La rentrée du poète
Au cœur de ma Plume, mon âme est pierre en eau
Prête-moi ta lune, pour décrire le lieu
Ma planète est morte, je n’ai plus le feu.
Découvre-moi ta peur, pour l’amour des cieux.
On chercha remède, et y trouva sa flamme.
En sa blême et pâle idole, il s’était perdu au jeu.
Quand le temps aride est sujet à vents tumultueux,
La plume est rêche et marque le pas dans les dédalles du présent.
L’automne bientôt frappera à notre porte,
et la vie reprendra comme si de rien n’était,
le monde face au précipice.
Le précis qui fait tant défaut en la générale indifférence
Sans croyance ni croissance,
Les corbeaux toujours aussi avides en face et phase
en leur discours sa portée et ses leurres âpres
En qui plus personne ne croit mais court toujours après.
Comme la carotte du bonheur qui fout le camp.
L’encre tarie du poète ne se remarque plus,
Ne marque plus de son estampe
La mémoire de ses cahiers non écrits de la vie.
Cet été, j’ai vu mes rêves s’envoler en fumée
Les espaces de liberté se réduire à peau de chagrin
La répression s’offrir le scalpe des derniers parias de la culture innée
Sous le sombre prétexte de menace terroriste estropiant le larbin.
J’ai vu la créance menacer d’explosion le système de l’économie bancale en ses torts
Au chevet de laquelle plus personne ne s’attarde sauf les vautours qui soupèsent l’or
J’ai vu les girouettes de la politique perdre complètement le nord
Alors qu’elles ne savaient déjà en quelle direction s’égosiller pour attirer le cheptel aveugle et consentant en son corps
Cet été, j’ai su que le monde avait changé de face
Et se targuait d’offrir un voile en farce
A ceux qui désirent encore s’aventurer au large
Alors qu’on leur prédisait sa fin en les astres
Ce soir, j’ai cru entendre le gémissement de l’ange
Qui s’évertuait à crier au secours hissant drapeau en berne
A s’éprendre des larmes en l’âme de son protégé si sage
Pour éclaircir son horizon bien terne
Demain, plus que jamais, la patience
Sera à la liberté le meilleur allié en son essence
Pour se défaire de la contrainte et de l’abstinence
Pour l’espoir des marionnettes embobinées et réduites au silence.
En l’inconscience et l’aveuglement du pouvoir
Et de l’avidité ruinant l’espoir,
Il y a toujours une lueur qui ne perde éclat et beauté en elle.
Elle s’appelle la conscience universelle et éternelle.
Nul ne sait l’arrêter
Nul ne peut l’ignorer
Nul ne sait sa destinée
Mais on y lit et croit en l’avenir inné!
Philippe Kieffer
PS: la pensée positive a toujours fait avancer l’humanité.
Plus que jamais, l’éveil de la conscience de tout un chacun est de mise, voire requis, afin de faire taire les voix du profit et les voies du mal-être.
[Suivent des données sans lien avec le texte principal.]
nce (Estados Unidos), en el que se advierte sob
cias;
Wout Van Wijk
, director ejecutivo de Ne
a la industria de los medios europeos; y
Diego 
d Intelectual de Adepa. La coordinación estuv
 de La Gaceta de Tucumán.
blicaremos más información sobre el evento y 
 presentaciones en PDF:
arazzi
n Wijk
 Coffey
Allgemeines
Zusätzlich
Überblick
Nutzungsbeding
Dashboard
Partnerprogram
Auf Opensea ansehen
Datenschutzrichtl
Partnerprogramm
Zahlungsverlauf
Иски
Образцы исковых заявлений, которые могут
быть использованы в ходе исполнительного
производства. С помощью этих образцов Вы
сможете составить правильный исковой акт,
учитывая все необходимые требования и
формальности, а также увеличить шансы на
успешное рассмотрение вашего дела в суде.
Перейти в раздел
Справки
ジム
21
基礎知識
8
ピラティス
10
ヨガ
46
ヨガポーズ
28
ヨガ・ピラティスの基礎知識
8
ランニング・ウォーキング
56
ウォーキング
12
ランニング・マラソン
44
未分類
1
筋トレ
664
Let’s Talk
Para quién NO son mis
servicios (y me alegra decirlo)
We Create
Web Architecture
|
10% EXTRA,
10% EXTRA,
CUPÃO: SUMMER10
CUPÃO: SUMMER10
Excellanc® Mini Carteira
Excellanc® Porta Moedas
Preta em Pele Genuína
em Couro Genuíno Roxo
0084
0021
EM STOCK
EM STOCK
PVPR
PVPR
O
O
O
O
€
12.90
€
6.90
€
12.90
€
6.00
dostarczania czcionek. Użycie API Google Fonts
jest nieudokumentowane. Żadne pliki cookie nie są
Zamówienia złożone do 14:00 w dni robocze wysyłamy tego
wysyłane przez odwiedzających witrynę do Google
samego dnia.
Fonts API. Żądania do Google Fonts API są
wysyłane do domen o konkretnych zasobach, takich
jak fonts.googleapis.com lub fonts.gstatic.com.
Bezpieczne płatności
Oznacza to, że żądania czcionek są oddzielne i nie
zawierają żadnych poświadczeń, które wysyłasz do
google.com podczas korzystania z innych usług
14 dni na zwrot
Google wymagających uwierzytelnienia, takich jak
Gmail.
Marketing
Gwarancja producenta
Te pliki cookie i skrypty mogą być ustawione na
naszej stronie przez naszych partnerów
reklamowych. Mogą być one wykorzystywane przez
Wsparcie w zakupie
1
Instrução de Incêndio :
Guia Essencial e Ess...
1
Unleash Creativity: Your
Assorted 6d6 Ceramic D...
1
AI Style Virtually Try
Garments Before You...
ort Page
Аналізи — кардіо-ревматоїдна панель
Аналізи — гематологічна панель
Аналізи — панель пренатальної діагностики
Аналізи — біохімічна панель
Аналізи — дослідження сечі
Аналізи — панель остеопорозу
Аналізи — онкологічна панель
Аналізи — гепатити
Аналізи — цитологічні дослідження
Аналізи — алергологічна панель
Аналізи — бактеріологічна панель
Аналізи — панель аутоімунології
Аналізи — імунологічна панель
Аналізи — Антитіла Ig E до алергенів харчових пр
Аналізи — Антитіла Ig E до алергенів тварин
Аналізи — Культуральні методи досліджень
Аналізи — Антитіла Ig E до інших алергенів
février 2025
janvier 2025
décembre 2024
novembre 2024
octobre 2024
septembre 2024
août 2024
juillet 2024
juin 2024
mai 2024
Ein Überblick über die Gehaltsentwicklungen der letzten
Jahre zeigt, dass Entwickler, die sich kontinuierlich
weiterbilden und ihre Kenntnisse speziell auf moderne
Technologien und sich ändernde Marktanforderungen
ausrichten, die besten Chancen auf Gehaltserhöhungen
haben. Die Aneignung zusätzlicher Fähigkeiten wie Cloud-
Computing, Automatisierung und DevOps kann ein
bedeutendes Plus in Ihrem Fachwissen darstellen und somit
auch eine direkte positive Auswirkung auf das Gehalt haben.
Demain sera lumière, demain sera bonheur, demain sera labeur. Car rien n’est jamais tombé du ciel, rien n’est fortuit, rien est l’antinomie du bien. En l’instant présent, précieux, les graines que l’on sème aujourd’hui sont les récoltes, les arbres, la forêt, l’oxygène et la vie de demain. Je signe aujourd’hui et persisterai toujours en cette foi!